* PROBLEMS TO WORK ON:
[1] Please set down the passage of the copyright essay word for word, everything from "Why do people" down to "for a buck.".
[2] Answer these questions using the copyright essay:
(a) In what year did Mark Helprin write his editorial?
(b) How many edits does the essay say the wiki rebuttal had received?
(c) How many views does the essay say Justin Bieber's "Baby" drew on Youtube, and in how long?
[3] Carry the copyright essay forward from its final sentence.

++++ SELECTED PASSAGE ++++

Finally, there is an important distinction between physical and intellectual property which escapes Mr. Helprin. By building something on top of a house, the house and its occupants are adversely affected. By making a piece of property useable by the public, it affects the pleasure of its owner. With intellectual property, there is no harm done to the original work when it is modified or cited. We don’t want to do away with copyright entirely; it’s important to give the author credit and the ability to profit from his creation. This is why copyright exists: to incentivize the creation of new work by protecting it. But there is no reason to make this protection last forever, or even as long as 70 years. Plenty of people create art for free with no expectation of financial remuneration, nor any intention of ever using a copyright to protect it at all. Other artists want their dues, but recognize that they all mix and remix and that this is an essential part of the growth of culture. 70 years is already a huge damper on this. As long as we can ensure that the truly talented artists are able to make a comfortable living (and thus can devote their lives not, for example, to a second job but rather to doing the absolute best job they can with their art) and are appropriately credited (because fame is a better drug even than money), we should keep the benefit of society as our primary concern.

Why work for free? – by “Max C.”

In 2007, Mark Helprin wrote an editorial entitled “A Great Idea Lives Forever. Shouldn’t Its Copyright?” Larry Lessig, the Aragorn of anti-copyright, replied,

Lessig releases the hounds

“So I’ve gotten (literally) scores of emails about this piece by Mark Helprin promoting perpetual copyright terms. ‘Write a reply!’ is the demand. But why don’t you write the reply instead. Here’s a page on wiki.lessig.org. Please write an argument that puts this argument in its proper place.”

327 edits and four years later, you can still find the ongoing rebuttal that Lessig never had to write. Perhaps most importantly though, all these authors gave their work away, copyright-free, for free. Since other people have already rebutted Helprin, I’d like to ask a different, trickier question:

Why do people do things for free?

I hope Mr. Helprin has an answer. I hope he wrote his books not just for a nickel every time they sold a copy, but so his ideas could reach across the page and touch everyone that read his thoughts. Before Mt. Everest killed him, George Malloy was asked why he climbed mountains, and he replied, “Because it’s there.” It is natural in all of us to work, and strive, and create, even if it costs us dearly. Copyright law does not strongly incentivize creation. It encourages corporate sponsorship of creation, it creates paths of monetization and control for art, but for the most part, I believe people don’t do things for a buck.

This used to host an image macro. But the server went down. But we should still ask: is this man being paid to wear bread?

Francis Ford Coppola on film: “Who says art has to cost money? Who says artists have to make money?… Try to disconnect the idea of cinema with the idea of making a living and money.” To be clear, I think Coppola is wrong. I think the best artists will make money, will warrant patronage, and profit from their skill. But for the first time in history, it might not require resources to be an artist: the skill and publishing costs have fallen so far that we all can contribute. Coppola says that in olden times, artists didn’t make money. Back then, only the fabulously wealthy could engage in art and culture: they were the most opulent extravagances. Today, we have Google Art. Anyone can see the great classic paintings, in exquisite detail, with a $300 computer and an internet connection. But we also have icanhazcheezburger. Anyone can make the next great meme with a $300 computer and an internet connection. Art today is consumed more widely and made by more people than it ever has been before. Justin Bieber’s hit single “Baby” has grossed 455,000,000 views in under a year on Youtube. (Did that freely available art hurt Bieber’s success? Probably not, claims Google.) As audiences and producers change, it’s important for our societal standards to push past thinking about copyright as a way to restrict or monetize things, and instead think of most creative contributions as a donation into the community: once unshackled onto the internet, don’t attempt to re-cage it, and certainly don’t try to force people to pay for it.

++++ SUPPLIED INFORMATION ++++

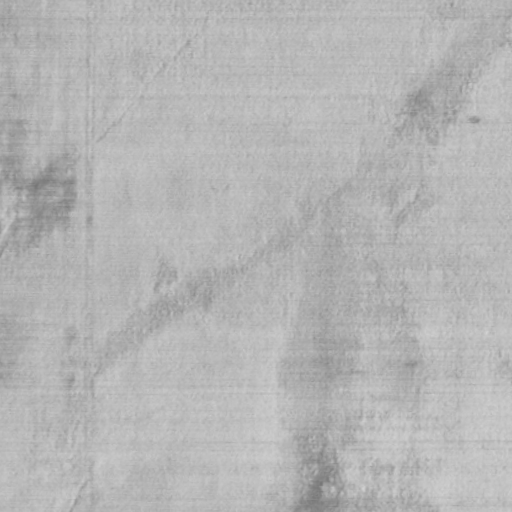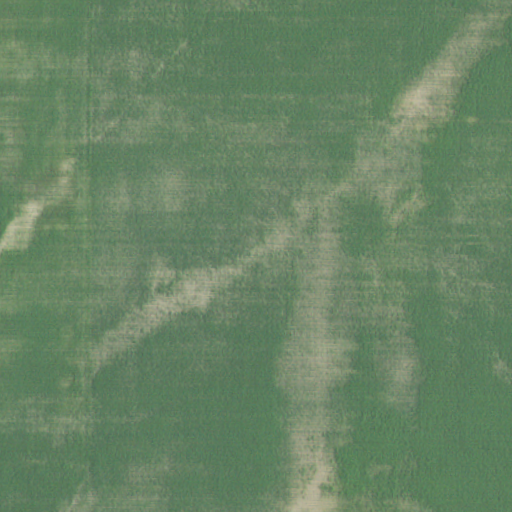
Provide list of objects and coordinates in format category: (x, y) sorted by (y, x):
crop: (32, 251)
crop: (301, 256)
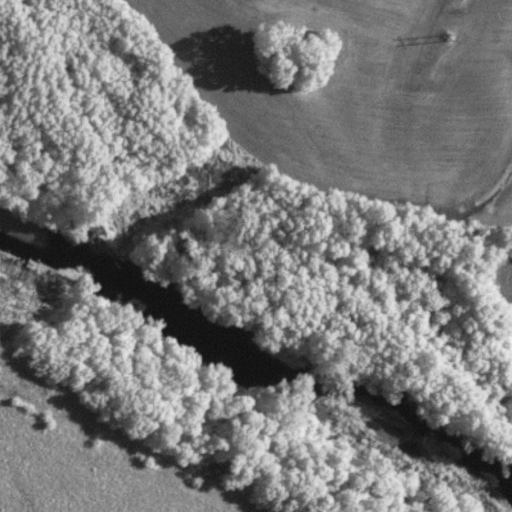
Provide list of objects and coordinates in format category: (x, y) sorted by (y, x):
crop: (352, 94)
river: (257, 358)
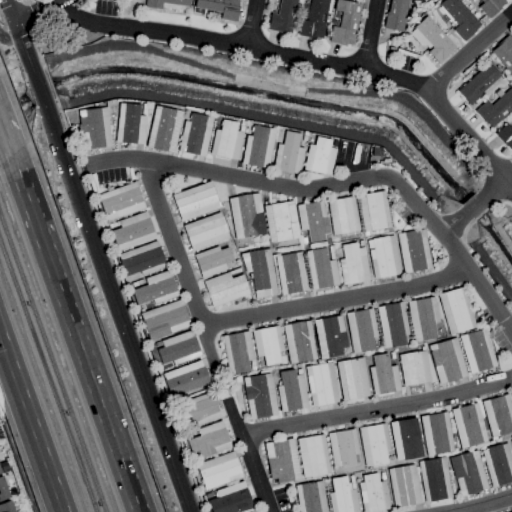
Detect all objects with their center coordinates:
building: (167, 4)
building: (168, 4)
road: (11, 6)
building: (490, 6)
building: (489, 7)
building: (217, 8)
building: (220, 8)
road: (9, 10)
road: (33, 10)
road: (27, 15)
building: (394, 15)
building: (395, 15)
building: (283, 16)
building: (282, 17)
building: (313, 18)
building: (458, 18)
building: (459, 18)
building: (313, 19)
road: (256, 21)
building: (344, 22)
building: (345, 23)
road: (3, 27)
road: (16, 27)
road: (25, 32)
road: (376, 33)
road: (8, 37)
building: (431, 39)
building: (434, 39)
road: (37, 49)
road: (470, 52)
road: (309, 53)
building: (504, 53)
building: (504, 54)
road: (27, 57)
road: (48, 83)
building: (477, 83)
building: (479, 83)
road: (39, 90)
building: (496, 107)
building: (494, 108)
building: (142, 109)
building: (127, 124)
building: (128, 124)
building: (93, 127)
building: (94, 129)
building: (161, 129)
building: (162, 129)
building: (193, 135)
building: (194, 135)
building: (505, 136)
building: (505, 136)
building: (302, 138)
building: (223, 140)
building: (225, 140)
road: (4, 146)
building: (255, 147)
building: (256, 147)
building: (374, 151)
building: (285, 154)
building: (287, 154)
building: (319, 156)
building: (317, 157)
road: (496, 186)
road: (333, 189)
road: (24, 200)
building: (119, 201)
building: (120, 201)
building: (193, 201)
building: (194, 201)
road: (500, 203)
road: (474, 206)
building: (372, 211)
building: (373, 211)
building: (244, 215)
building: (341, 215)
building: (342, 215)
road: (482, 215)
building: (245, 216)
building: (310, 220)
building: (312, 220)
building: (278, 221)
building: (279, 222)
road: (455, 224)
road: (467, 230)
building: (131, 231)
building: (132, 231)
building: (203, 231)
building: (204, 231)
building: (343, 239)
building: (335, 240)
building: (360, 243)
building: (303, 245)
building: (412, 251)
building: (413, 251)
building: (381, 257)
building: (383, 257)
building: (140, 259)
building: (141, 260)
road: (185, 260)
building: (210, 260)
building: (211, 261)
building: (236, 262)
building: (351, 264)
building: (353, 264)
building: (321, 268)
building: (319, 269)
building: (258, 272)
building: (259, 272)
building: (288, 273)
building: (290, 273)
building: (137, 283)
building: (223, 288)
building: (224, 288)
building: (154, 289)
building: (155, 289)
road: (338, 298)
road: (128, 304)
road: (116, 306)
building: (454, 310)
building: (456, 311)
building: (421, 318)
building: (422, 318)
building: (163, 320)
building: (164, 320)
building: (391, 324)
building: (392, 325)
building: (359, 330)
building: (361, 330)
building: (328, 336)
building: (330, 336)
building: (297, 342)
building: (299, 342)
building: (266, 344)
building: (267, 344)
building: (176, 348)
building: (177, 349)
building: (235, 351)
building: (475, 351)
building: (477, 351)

++++

* SET OF ANSWERS:
[1]
Why do people do things for free?

I hope Mr. Helprin has an answer. I hope he wrote his books not just for a nickel every time they sold a copy, but so his ideas could reach across the page and touch everyone that read his thoughts. Before Mt. Everest killed him, George Malloy was asked why he climbed mountains, and he replied, “Because it’s there.” It is natural in all of us to work, and strive, and create, even if it costs us dearly. Copyright law does not strongly incentivize creation. It encourages corporate sponsorship of creation, it creates paths of monetization and control for art, but for the most part, I believe people don’t do things for a buck.

[2]
(a) 2007
(b) 327
(c) 455,000,000 views in under a year

[3]
Social psychology has grappled with questions about why we help people. From Latane & Darley, we get the Bystander effect. Yet the internet is teeming with bystanders, and people still help out, enough to generate wonderful resources like Stack Overflow, Yahoo Answers, and Youtube comments (ok, so sometimes they aren’t wonderful resources). The most relevant ideas in internet helpfulness, and the things that might push us past copyright in creative endeavors, are the following:

• Imitating other helpful people

• The Internet alleviates a lot of time pressures

• Similarity, or lack thereof

Imitating other helpful people

It’s well known that some communities foster excellent helpful communities, while others are rife with suspicion, bigotry, and hatred. The internet does occasionally produce the Gabriel theory of greater internet fuckwad theory. Yet there also exist places on the internet where trolling is hated and injustices corrected.

By building internet communities where stand on each other’s creative works, via remixing, memes, and constructive criticism, it’s possible to build a post-copyright world. We naturally imitate other helpful people: join a community of helpful artists, and you’ll be inclined to give away your creative works too.

No time pressures

When hurrying by a man lying face-down in a pool of blood on the sidewalk, you might be too distracted with your own hurried life to even notice him, much less help him. This is an embarrassing yet real tendency of humans. Yet the internet is usually engaged in leisure time, when you have no pressures. Therefore, people on the internet consistently undertake projects that take hundreds of hours to produce something that they never profit a dime on.

Similarity

Finally, the internet is faceless. We are brought together by shared interests, or similar aspirations. Does the internet reveal profound bigotry and prejudice? Yes. But is it possible to externally check if the person you’re IMing is white? Or judge the age of the previous commenter? By removing these prejudices, we break away from our implicit associations and prejudices, creating a freer world where we are more likely to help those of us that are externally different.

The great hippie commune never happened for a lot of reasons. Most importantly, humans need production to exist. Production of food, of machinery, of services. But we have the opportunity for a different kind of commune, one of shared knowledge and creativity. Production of an idea is a long and arduous process. But its reproduction is a few kilobytes across a wire, around the world a billion times over again. If Bieber can do it, if Wikipedia can do it, we can build a communal expectation of free. Once we’re all helping each other, we’ll have made an intellectual community we ought to all be proud of.

Usher – Love in this…Computer Program? – by “Daniel E”

As a music enthusiast who has been listening hip-hop, pop, techno and R&B for years, I have realized that I love songs with samples. Whether I recognize the sample or not, there is something special about songs that contain older recordings. Vocal samples are typically very catchy and add soul to a record. Instrumental samples stand out as riffs in new records.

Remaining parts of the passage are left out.